A few minutes later, Larry Csonka scored his THIRD TOUCHDOWN from the Oakland two yard line! The Miami Dolphins had defeated the Oakland Raiders 27-10 in a bruising display of brute power running! But the biggest runs were NOT by a bruising runner. “Griese’s two runs broke our backs,” said Oakland linebacker Phil Villapiano.
On the day, Miami ran the ball 53 times for 266 yards (a 5.0 average) and those three touchdowns by Larry Csonka. Csonka ran for 117 yards; Morris got 86 yards on just 14 carries; Kiick got 12 yards. But Griese’s 44 yards on two key carries may have been the most important carries of the game! (Griese had a third carry in the game which lost 5 yards. Still, his 39 yards net rushing exceeded his 34 yards net passing — 27 of which were to Warfield!)

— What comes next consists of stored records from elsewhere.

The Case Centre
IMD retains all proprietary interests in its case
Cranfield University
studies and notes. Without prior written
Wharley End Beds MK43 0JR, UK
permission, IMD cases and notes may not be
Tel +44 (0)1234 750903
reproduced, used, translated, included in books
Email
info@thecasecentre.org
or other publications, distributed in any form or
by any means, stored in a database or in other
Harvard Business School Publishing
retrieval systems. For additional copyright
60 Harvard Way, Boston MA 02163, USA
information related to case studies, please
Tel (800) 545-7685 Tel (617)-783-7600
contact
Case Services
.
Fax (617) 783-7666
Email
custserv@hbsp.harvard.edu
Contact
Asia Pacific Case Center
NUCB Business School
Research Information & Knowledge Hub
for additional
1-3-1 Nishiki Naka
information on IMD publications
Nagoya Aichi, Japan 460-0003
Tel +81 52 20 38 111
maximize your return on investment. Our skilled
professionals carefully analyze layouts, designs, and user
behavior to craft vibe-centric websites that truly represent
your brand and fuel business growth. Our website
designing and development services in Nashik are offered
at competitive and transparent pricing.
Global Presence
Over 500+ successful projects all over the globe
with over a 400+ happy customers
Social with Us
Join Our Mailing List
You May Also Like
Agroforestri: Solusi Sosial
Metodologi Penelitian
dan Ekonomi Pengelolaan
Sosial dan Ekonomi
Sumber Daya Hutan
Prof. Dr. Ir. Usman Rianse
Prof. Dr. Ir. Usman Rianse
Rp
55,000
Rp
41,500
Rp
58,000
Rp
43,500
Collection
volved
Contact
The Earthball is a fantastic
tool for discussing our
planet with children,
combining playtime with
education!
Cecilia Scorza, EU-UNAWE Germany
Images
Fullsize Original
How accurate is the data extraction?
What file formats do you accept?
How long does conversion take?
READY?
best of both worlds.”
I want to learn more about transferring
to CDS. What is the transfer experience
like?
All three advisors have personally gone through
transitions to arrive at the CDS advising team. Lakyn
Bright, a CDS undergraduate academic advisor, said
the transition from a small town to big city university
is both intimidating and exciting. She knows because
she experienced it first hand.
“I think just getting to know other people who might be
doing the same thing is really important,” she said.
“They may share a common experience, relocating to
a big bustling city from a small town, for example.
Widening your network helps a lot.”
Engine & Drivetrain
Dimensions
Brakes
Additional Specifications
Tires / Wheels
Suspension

Miami’s victory meant that they would be the FIRST TEAM IN HISTORY TO MAKE IT TO THREE STRAIGHT SUPER BOWLS! And a win vs. the Minnesota Vikings in Super Bowl VIII would put Shula’s Dolphins next to Lombardi’s Packers as the only teams to win CONSECUTIVE SUPER BOWLS up to that point!
Me and “MY BOYZ” had plenty to celebrate! Our team had sent the “Bad Ass Raiders” back to Oakland with their tails between their legs! It was PARTY TIME! The Miami Dolphins were going to the SUPER BOWL!!
The 1973 Miami Dolphins were now 14-2.